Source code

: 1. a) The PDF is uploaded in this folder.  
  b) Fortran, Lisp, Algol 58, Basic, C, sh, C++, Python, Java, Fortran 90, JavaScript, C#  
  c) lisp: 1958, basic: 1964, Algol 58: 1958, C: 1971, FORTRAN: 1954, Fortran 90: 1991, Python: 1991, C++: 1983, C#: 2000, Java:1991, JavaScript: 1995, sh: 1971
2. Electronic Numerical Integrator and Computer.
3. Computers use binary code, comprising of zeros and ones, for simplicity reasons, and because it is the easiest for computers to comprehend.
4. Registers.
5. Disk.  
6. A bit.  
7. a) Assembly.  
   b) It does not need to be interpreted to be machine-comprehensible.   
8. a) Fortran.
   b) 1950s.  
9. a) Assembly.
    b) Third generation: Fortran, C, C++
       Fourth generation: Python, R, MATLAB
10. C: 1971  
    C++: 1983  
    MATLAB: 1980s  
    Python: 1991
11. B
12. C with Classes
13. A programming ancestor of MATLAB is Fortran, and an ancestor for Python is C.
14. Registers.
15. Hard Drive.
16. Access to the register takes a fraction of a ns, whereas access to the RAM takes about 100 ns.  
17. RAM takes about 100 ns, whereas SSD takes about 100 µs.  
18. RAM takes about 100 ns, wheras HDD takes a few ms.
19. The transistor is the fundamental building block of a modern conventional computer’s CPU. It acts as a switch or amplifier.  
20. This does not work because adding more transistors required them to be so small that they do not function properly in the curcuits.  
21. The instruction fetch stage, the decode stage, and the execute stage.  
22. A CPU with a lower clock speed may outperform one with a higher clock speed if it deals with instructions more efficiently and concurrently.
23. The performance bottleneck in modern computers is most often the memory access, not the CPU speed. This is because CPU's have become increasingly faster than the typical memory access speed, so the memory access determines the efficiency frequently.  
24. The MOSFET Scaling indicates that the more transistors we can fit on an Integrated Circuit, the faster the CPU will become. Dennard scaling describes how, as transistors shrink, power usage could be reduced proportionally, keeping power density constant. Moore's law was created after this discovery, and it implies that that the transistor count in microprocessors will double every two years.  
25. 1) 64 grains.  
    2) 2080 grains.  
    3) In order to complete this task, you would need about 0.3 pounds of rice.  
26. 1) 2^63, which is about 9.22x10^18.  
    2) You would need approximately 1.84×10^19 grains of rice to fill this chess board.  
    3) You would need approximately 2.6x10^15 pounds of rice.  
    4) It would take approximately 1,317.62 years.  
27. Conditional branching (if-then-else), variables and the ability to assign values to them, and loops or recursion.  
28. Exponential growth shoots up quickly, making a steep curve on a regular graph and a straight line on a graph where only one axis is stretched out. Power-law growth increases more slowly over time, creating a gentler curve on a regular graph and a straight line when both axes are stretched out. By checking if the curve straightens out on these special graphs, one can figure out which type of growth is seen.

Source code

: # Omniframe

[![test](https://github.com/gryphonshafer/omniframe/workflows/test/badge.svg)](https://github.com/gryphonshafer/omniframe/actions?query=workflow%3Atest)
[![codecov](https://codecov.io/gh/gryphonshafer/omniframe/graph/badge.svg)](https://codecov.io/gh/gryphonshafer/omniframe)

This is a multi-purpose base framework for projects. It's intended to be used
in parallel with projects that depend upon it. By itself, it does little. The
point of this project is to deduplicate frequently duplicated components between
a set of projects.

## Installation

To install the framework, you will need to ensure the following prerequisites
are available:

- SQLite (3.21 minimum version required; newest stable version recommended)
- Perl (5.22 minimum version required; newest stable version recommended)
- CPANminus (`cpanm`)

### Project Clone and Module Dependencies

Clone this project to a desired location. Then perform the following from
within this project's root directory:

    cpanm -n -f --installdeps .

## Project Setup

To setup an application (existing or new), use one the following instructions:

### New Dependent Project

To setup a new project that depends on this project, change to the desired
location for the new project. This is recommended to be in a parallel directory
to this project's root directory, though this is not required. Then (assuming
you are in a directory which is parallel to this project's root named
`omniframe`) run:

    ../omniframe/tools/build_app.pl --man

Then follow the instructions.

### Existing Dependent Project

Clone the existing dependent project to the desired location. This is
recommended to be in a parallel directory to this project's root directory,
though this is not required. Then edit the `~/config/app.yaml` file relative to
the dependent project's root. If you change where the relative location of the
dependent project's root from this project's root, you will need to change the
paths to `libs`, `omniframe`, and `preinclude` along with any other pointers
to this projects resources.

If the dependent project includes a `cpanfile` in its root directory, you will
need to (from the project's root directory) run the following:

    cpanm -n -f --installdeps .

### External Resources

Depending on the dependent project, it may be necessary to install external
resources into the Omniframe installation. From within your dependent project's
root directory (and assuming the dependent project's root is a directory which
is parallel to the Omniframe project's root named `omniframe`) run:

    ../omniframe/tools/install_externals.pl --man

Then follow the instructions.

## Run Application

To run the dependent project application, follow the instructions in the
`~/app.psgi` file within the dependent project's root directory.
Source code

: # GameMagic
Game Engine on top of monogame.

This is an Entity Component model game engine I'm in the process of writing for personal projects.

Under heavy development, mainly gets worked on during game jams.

_ _ _

Please return every line of the listing that contains the word "desired", treating uppercase and lowercase as different.

[RESULT]:
Clone this project to a desired location. Then perform the following from
To setup a new project that depends on this project, change to the desired
Clone the existing dependent project to the desired location. This is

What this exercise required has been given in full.